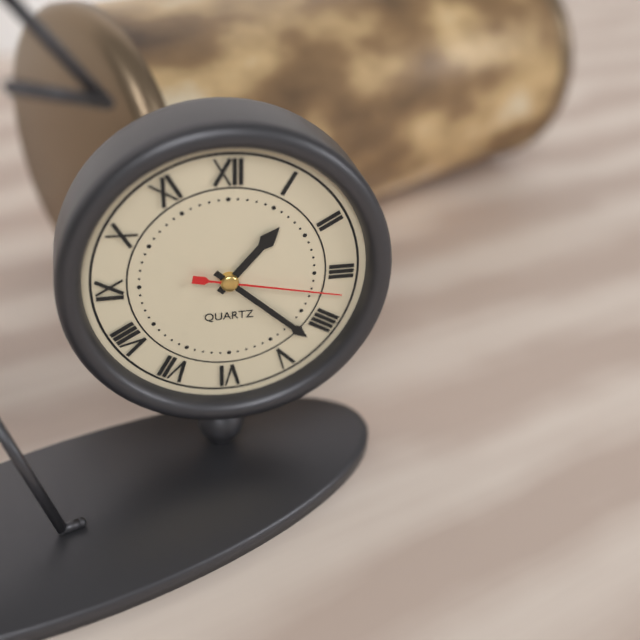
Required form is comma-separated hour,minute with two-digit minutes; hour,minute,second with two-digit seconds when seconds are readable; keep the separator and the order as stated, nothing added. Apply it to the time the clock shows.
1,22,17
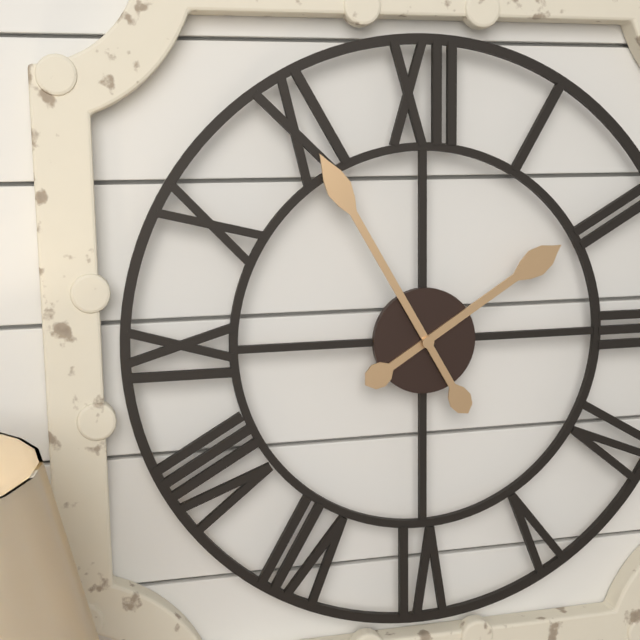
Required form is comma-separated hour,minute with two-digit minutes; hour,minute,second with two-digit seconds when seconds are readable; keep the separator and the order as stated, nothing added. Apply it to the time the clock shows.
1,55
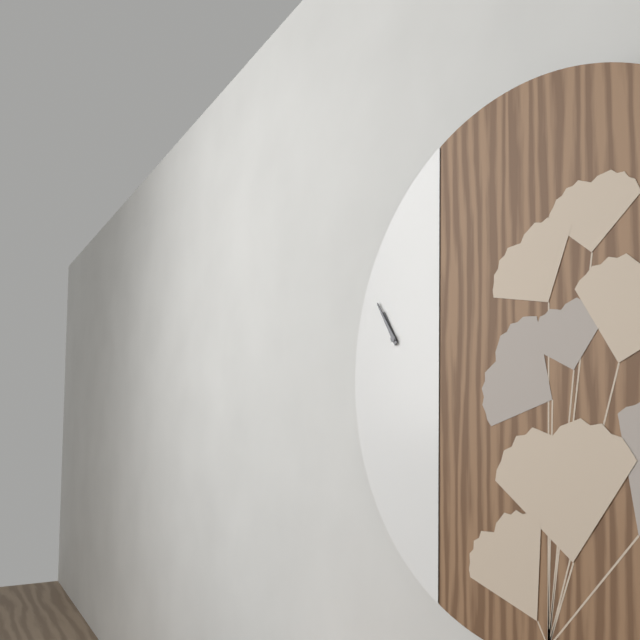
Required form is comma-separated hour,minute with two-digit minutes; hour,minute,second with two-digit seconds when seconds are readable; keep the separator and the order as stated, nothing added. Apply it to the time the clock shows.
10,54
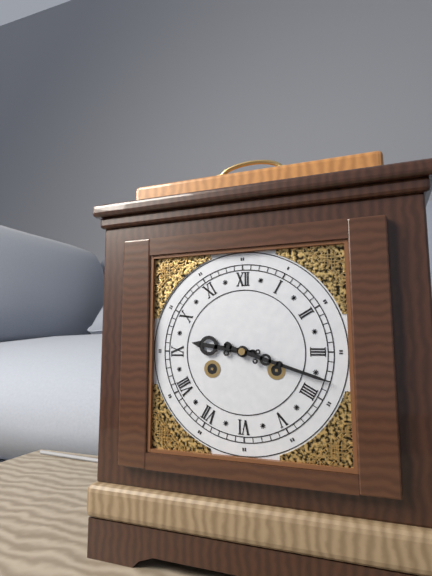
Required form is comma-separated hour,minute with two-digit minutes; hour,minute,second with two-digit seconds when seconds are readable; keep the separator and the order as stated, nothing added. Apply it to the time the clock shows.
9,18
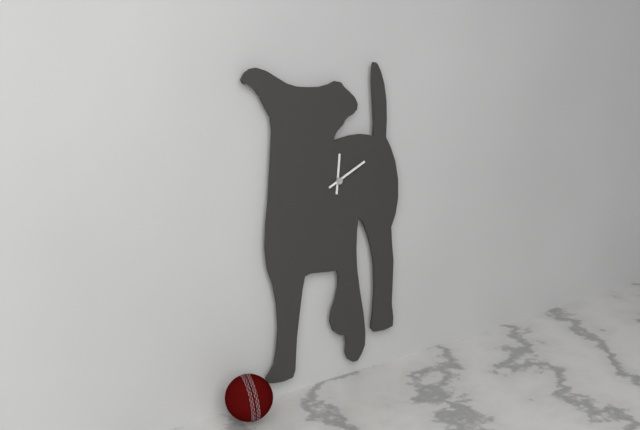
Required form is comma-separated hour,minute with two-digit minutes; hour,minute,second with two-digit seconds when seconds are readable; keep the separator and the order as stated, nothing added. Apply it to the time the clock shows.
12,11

* **DO THIS**: Copy every line of the items above word for word, but leave out the pictures.

* **CORRECT RESULT**:
Required form is comma-separated hour,minute with two-digit minutes; hour,minute,second with two-digit seconds when seconds are readable; keep the separator and the order as stated, nothing added. Apply it to the time the clock shows.
1,22,17
Required form is comma-separated hour,minute with two-digit minutes; hour,minute,second with two-digit seconds when seconds are readable; keep the separator and the order as stated, nothing added. Apply it to the time the clock shows.
1,55
Required form is comma-separated hour,minute with two-digit minutes; hour,minute,second with two-digit seconds when seconds are readable; keep the separator and the order as stated, nothing added. Apply it to the time the clock shows.
10,54
Required form is comma-separated hour,minute with two-digit minutes; hour,minute,second with two-digit seconds when seconds are readable; keep the separator and the order as stated, nothing added. Apply it to the time the clock shows.
9,18
Required form is comma-separated hour,minute with two-digit minutes; hour,minute,second with two-digit seconds when seconds are readable; keep the separator and the order as stated, nothing added. Apply it to the time the clock shows.
12,11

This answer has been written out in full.